Maka, sudah lazim apabila seluruh negara di belahan dunia ini memprioritaskan pendidikan. Karena negara memimpikan kemajuan dan benih generasi masa depan yang lebih unggul dalam segala bidang. Juga, supaya kualitas keilmuan tidak menurun dan terus meningkat. Lewat pendidikan itulah impian negara untuk maju dan lebih baik akan terealisasi.

Pendidikan bukan hanya sebatas kegiatan belajar mengajar (teaching and learning), akan tetapi juga merupakan salah satu bentuk ibadah. Seperti yang dikatakan al-Ghazali dalam kitabnya, “Kegiatan mengajar dan belajar merupakan ibadah yang paling utama di dunia”. (Ihya’ Ulumiddin, II, 76)

Pendidikan adalah usaha sadar dan terencana untuk mewujudkan suasana belajar dan proses pembelajaran agar peserta didik secara aktif mengembangkan potensi dirinya untuk memiliki kekuatan spiritual keagamaan, pengendalian diri, kepribadian, kecerdasan, akhlak mulia, serta keterampilan yang diperlukan dirinya dan masyarakat. Pendidikan yang dalam bahasa arab disebut tarbiyah, mencakup dua hal penting, ta’lim (transfer ilmu) dan ta’dib (memperbaiki moral).

Tujuan pokok pendidikan adalah memanusiakan manusia. Artinya, menjadikan manusia makhluk yang berguna bagi sesama dan lingkungan di sekitarnya. Untuk mengidentifikasi apakah tujuan itu telah tercapai atau belum, biasanya dibuat indikator atau tolok ukur untuk memandang tercapainya tujuan. Indikator tersebut terkadang terlihat dalam perilaku, kebiasaan, dan kecenderungan seseorang di tiap harinya.
Dalam pendidikan terdapat pendidik (guru) dan peserta didik (murid). Keduanya harus ada interaksi dan komunikasi agar pendidikan berjalan dengan lancar dan membuahkan hasil. Keduanya pun memiliki peran, kewajiban, tanggung jawab, hak, dan etika.
Dalam tugas dan etika, murid harus mengamalkan antara lain, tidak menyombongkan ilmunya dan tidak menentang gurunya, tidak terlibat dalam kontroversi dan pertentangan akademis, mempunyai tujuan yang baik. Untuk lebih mantapnya suatu ilmu, seorang murid harus tirakat rela merantau (mondok) demi mendapatkan guru dan ilmu yang searah dengan hatinya. Sang murid juga harus mendahulukan ilmu-ilmu yang penting dan pokok, yaitu ilmu agama. (Ihya’ Ulumid Din, I, 52-56)

Begitu pula bagi seorang guru.

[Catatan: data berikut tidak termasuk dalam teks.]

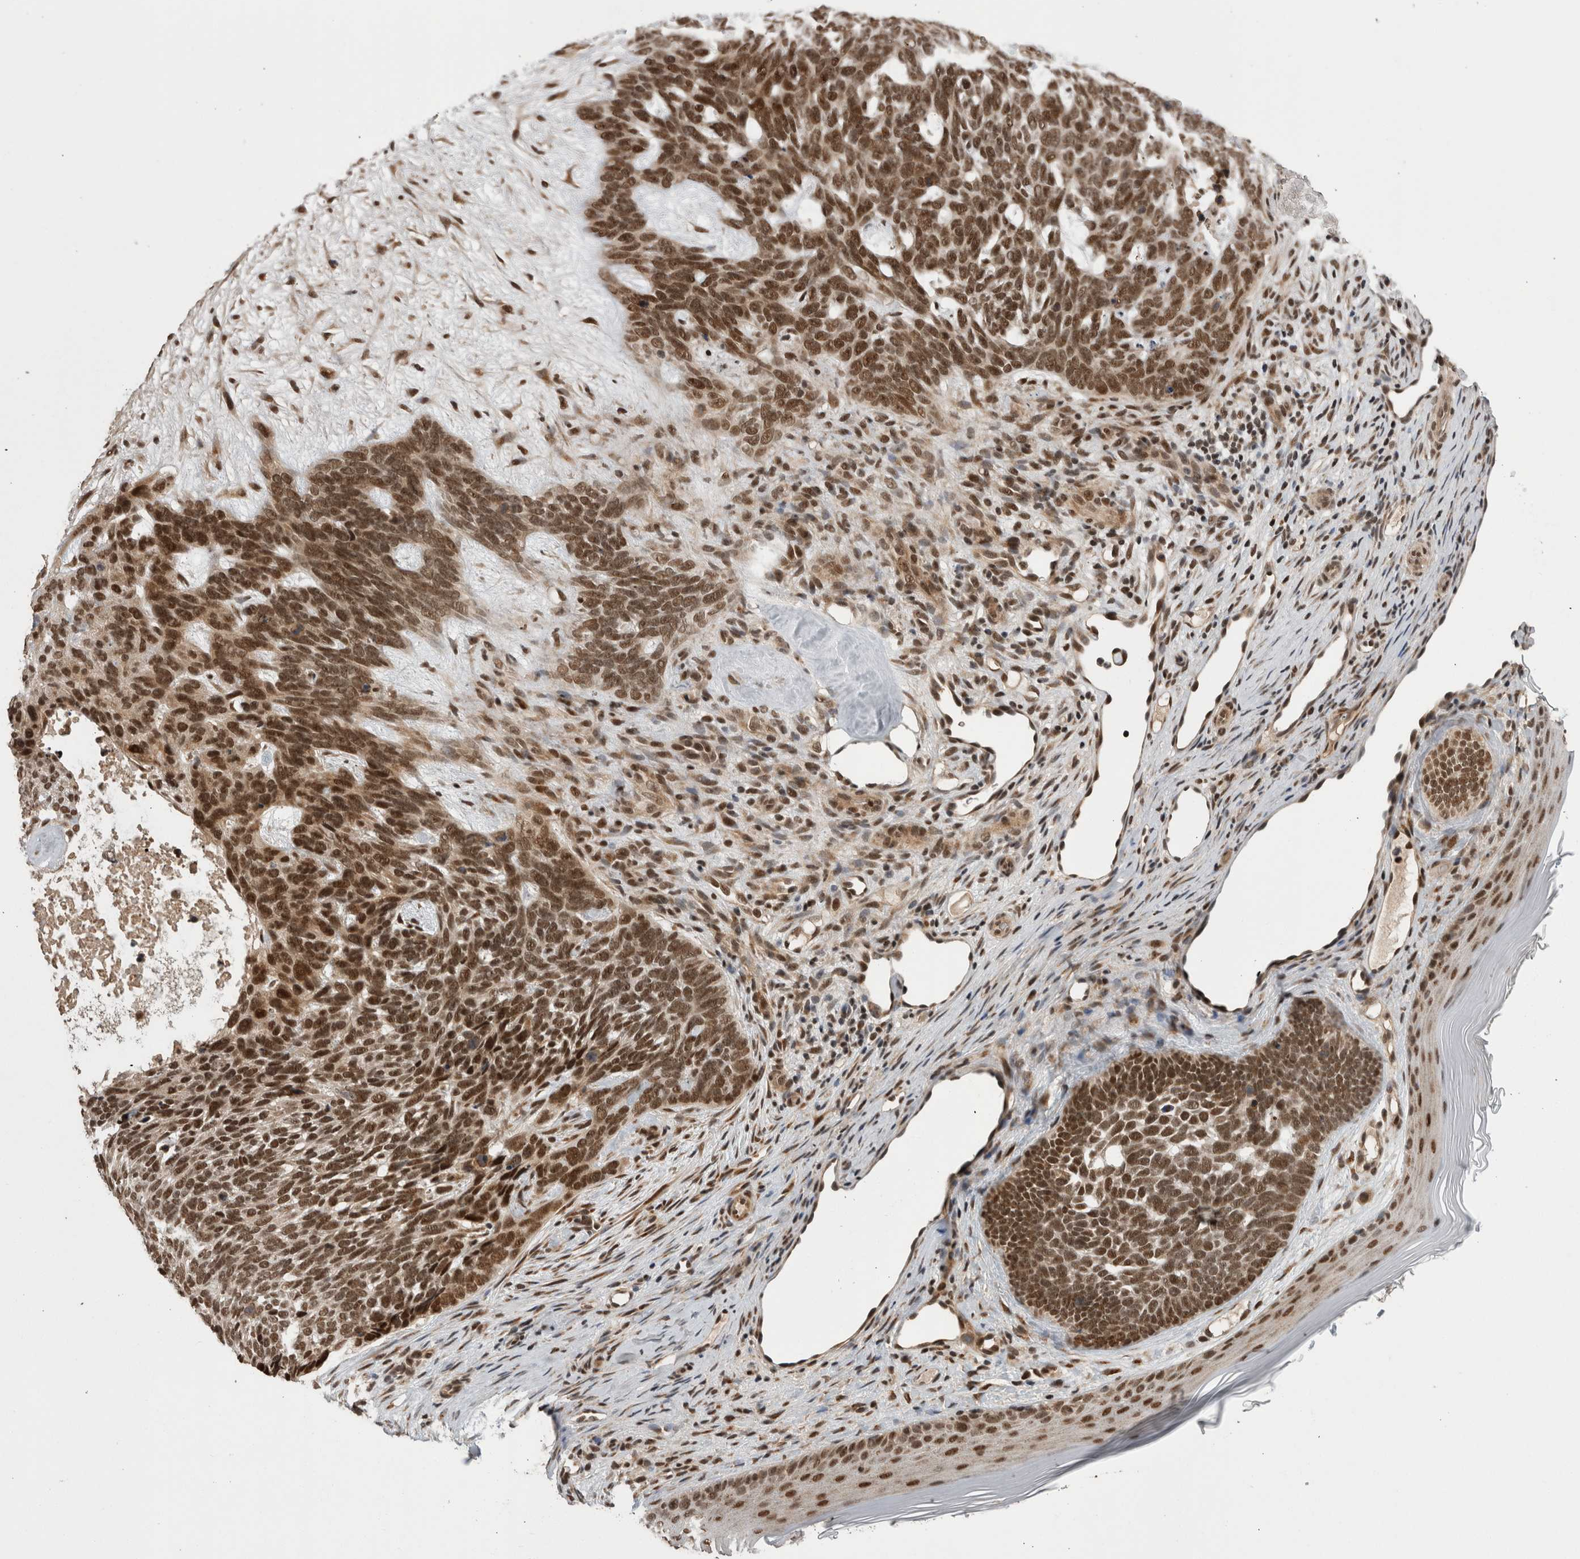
{"staining": {"intensity": "strong", "quantity": ">75%", "location": "nuclear"}, "tissue": "skin cancer", "cell_type": "Tumor cells", "image_type": "cancer", "snomed": [{"axis": "morphology", "description": "Basal cell carcinoma"}, {"axis": "topography", "description": "Skin"}], "caption": "Strong nuclear staining for a protein is present in approximately >75% of tumor cells of skin cancer (basal cell carcinoma) using IHC.", "gene": "CPSF2", "patient": {"sex": "female", "age": 85}}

Seorang guru juga mempunyai tugas. Tugas guru antara lain mengajarkan ilmu sesuai dengan kemampuan peserta didik, memberi perhatian lebih terhadap anak didik yang IQ-nya di bawah standar rata-rata, mengikuti jejak Rasul, dan memberikan kasih sayang kepada anak didiknya sebagaimana menyayangi anaknya sendiri. (Ihya’ Ulumid Din, I, 60-62)
Memang berat menjadi guru, lebih berat daripada menjadi murid. Seorang pahlawan tanpa tanda jasa itu, baru berhak mendapat predikat sebagai guru profesional apabila ia dapat menyampaikan materi secara komperhensif (lengkap dan mencakup semua hal).
Oleh sebab itu, mendurhakai guru lebih tercela daripada mendurhakai orang tuanya sendiri. Karena peran guru adalah sebagai orang yang mengeluarkan kita dari gelapnya kebodohan menuju lorong makrifat kepada Allah. Namun begitu, mereka sama-sama harus kita hormati. Bukan berarti mendurhakai orangtua diperbolehkan, malah tanpa adanya doa dan restu orang tua mungkin kita tak mungkin berhasil mancari ilmu. (al-Bahrul Madid, I, 60)

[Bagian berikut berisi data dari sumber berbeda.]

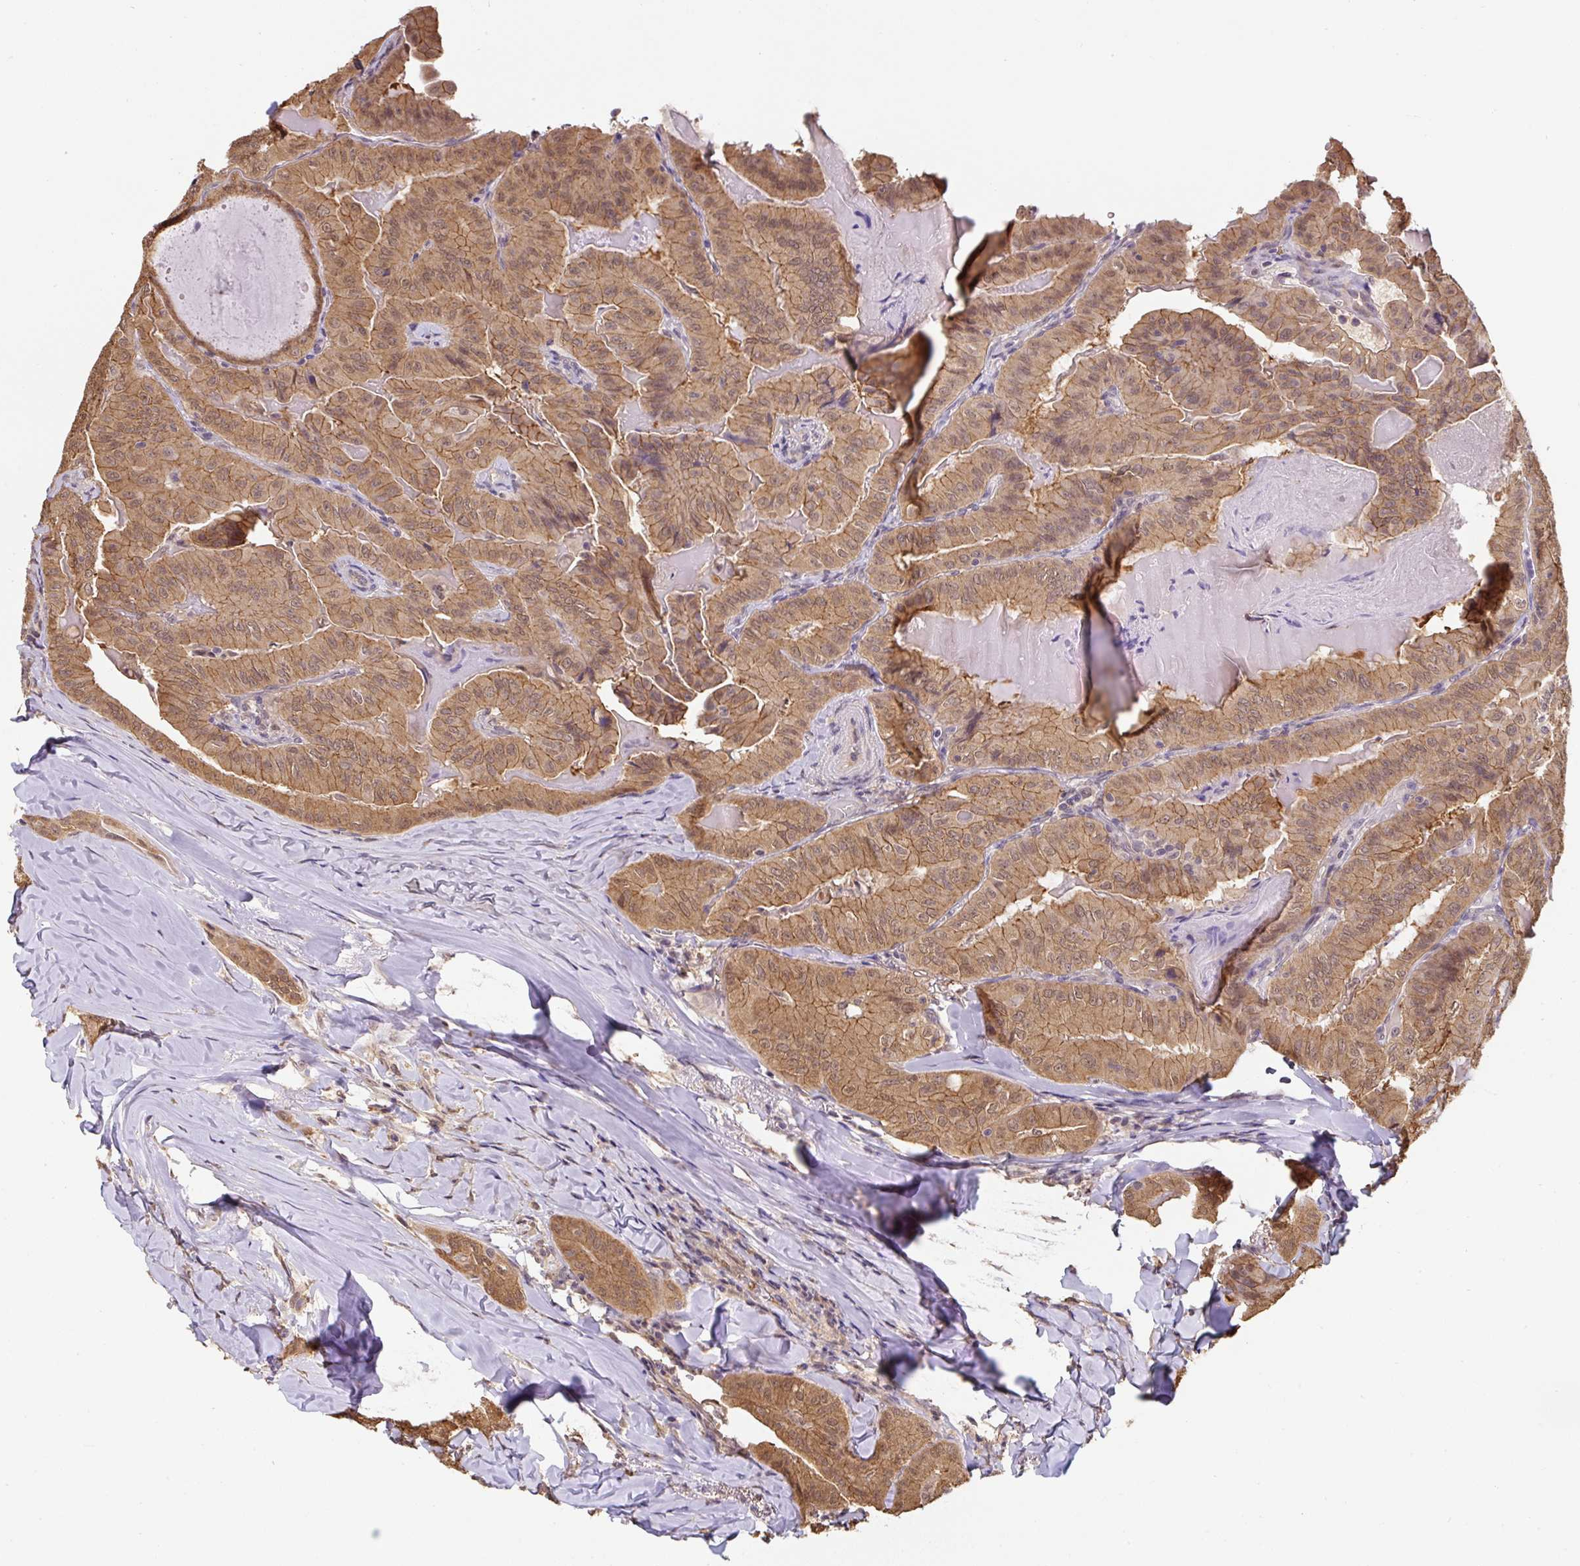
{"staining": {"intensity": "moderate", "quantity": ">75%", "location": "cytoplasmic/membranous"}, "tissue": "thyroid cancer", "cell_type": "Tumor cells", "image_type": "cancer", "snomed": [{"axis": "morphology", "description": "Papillary adenocarcinoma, NOS"}, {"axis": "topography", "description": "Thyroid gland"}], "caption": "Moderate cytoplasmic/membranous positivity for a protein is seen in about >75% of tumor cells of thyroid papillary adenocarcinoma using immunohistochemistry (IHC).", "gene": "ST13", "patient": {"sex": "female", "age": 68}}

Sebagai insan pencari ilmu, baik remaja, dewasa, atau tua, pasti ingin mencapai keberhasilan dalam mencari suatu ilmu. Ini karena termasuk sifat kemanusiaan yang dimiliki oleh setiap orang yang berakal sehat. Dalam kitab Ta’limul Muta’allimin telah dijelaskan mengenai kunci keberhasilan dalam menempuh ilmu. Adapun kunci kesuksesan tersebut ada enam. Pertama, dzaka’ (cerdas atau cerdik) yaitu cepat dalam berfikir dan menanggapi suatu permasalahan. Setiap orang yang ingin mencapai keberhasilan harus memiliki sifat tersebut.

Kedua, khirshun (rakus ilmu) yaitu adanya keinginan yang sangat mendalam untuk menghasilkan ilmu itu sendiri. Seseorang tidak akan memperoleh ilmu tanpa adanya keinginan. Ketiga, bulghoh (bekal) yaitu merasa cukup dengan bekal yang dimiliki untuk memenuhi kebutuhan hidup semasa menuntut ilmu. Ini dapat diketahui melalui tidak butuhnya seseorang pada orang lain dalam urusan rizki, karena kebutuhan yang satu ini mampu menimbulkan kekacauan dalam hati, sehingga untuk menghasilkan sebuah ilmu menjadi sukar.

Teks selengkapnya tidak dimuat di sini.